Do you think it would be swapping? The data nodes are not running any other applications.

Since I have all of the logging turned up to maximum, could I make the comment that it would be very useful if the missed heartbeats were logged? If they were I may have figured this out for myself. Might I suggest it be included in the next release?

Thanks, Jason
[15 Aug 2006 22:38] Jason Downing
I have had another crash. The cluster was running properly for 6 days, then a crash. I have attached the trace logs. I am using a new switch. Could you tell me if there are still missed heartbeats? Could you also comment on my previous post about the ram swapping? Thanks, Jason
[15 Aug 2006 22:40] Jason Downing
Another crash

Attachment: 16-8 crash.zip (application/zip, text), 116.43 KiB.
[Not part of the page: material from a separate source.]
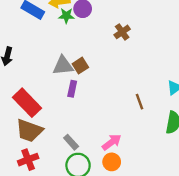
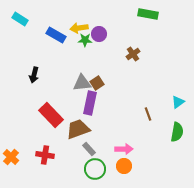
purple rectangle: (72, 89) -> (90, 103), size x1.6
brown trapezoid: (29, 131) -> (78, 129), moved, turned 140
pink arrow: (112, 142) -> (124, 149), turned 36
red cross: (28, 160) -> (45, 155), moved, turned 30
[26 Sep 2006 17:33] Jonas Oreland
Hi

Sorry for late reply.
1) Yes it can be swapping, have 1M concurrent operations consumes some memory.
   You can try using "LockPagesInMainMemory: Yes", to avoid swapping.
   If ndbd then fails to lock pages, it will output a warning in ndb_X_out.log

2) I did not find real cause of this failure...

3) Missed hearbeat can be detected by the following (from your cluster log)
2006-07-31 13:44:02 [MgmSrvr] WARNING  -- Node 3: Node 5 missed heartbeat 2
2006-07-31 13:44:04 [MgmSrvr] WARNING  -- Node 2: Node 5 missed heartbeat 2
2006-07-31 13:44:04 [MgmSrvr] WARNING  -- Node 3: Node 5 missed heartbeat 3
2006-07-31 13:44:05 [MgmSrvr] WARNING  -- Node 2: Node 5 missed heartbeat 3
2006-07-31 13:44:06 [MgmSrvr] WARNING  -- Node 3: Node 5 missed heartbeat 4
2006-07-31 13:44:06 [MgmSrvr] ALERT    -- Node 3: Node 5 declared dead due to missed heartbeat

Please try with the LockPagesInMemory (which should be in your config.ini)

/Jonas
[26 Oct 2006 23:00] Bugs System
No feedback was provided for this bug for over a month, so it is
being suspended automatically. If you are able to provide the
information that was originally requested, please do so and change
the status of the bug back to "Open".